Petrolio: l’effetto Siria spinge i prezzi ai massimi degli ultimi due anni
L’effetto Siria si è visto sui listini azionari e sulle materie prime. Ieri l’escalation ha subito un’accelerazione con i media americani che hanno svelato un attacco entro domani sera. “Abbiamo piazzato tutte le forze in campo e adesso aspettiamo la decisione del presidente Obama“, ha dichiarato il Segretario della Difesa Usa, Chuck Hagel. I mercati hanno già fiutato il blitz militare contro Damasco e i riflessi più evidenti si sono intravisti sulle quotazioni del petrolio, con il West Texas Intermediate (Wti) con consegna ottobre salito nella notte sopra quota 112 dollari al barile, il massimo dal maggio del 2011.
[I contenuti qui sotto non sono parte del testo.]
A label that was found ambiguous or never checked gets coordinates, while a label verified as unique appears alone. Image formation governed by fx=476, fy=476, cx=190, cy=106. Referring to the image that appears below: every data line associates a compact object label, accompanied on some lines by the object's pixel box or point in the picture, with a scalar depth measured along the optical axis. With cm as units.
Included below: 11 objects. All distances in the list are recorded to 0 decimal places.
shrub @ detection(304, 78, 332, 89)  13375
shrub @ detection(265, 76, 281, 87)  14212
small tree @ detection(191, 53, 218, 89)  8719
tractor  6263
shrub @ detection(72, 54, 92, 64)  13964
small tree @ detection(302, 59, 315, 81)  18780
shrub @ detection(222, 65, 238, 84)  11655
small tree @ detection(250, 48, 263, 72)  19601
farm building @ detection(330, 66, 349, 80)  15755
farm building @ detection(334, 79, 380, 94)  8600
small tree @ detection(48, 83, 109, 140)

La corsa del greggio è partita lunedì quando il Segretario di Stato americano, John Kerry, ha dichiarato di avere la certezza che il regime di Assad ha utilizzato armi chimiche contro la popolazione civile. Oltre al Wti, anche le quotazioni del Brent (consegna ottobre) hanno accelerato salendo sopra la soglia dei 115 dollari al barile e, a detta di Societe Generale, un attacco imminente in Siria potrebbe far salire ancora le quotazioni di 5-10 dollari.
Se invece in Siria dovesse verificarsi un’interruzione degli approvvigionamenti in stile Iraq, secondo gli analisti della banca francese il Brent potrebbe spingersi fino a 150 dollari al barile. Oltre ai future sul petrolio, sui mercati si è assistito ad una risalita dell’oro sopra quota 1.400 dollari l’oncia, ovvero sui massimi dallo scorso giugno.
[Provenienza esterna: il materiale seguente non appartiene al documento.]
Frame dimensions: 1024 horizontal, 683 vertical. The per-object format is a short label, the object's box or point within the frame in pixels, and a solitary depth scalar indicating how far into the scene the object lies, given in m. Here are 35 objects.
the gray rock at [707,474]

Sul fronte azionario, dopo le forti vendite di ieri, oggi a Piazza Affari l’indice Ftse Mib guadagna lo 0,70% in area 16.700 punti in scia alle schiarite sul futuro del governo Letta, che para abbia trovato la quadra sul nodo Imu. Più deboli le altre Borse del Vecchio Continente: a Londra il Ftse 100 cede lo 0,40%, a Francoforte il Dax arretra dello 0,50%, a Parigi il Cac 40 perde lo 0,30%, a Madrid l’Ibex 35 lascia sul parterre lo 0,70%.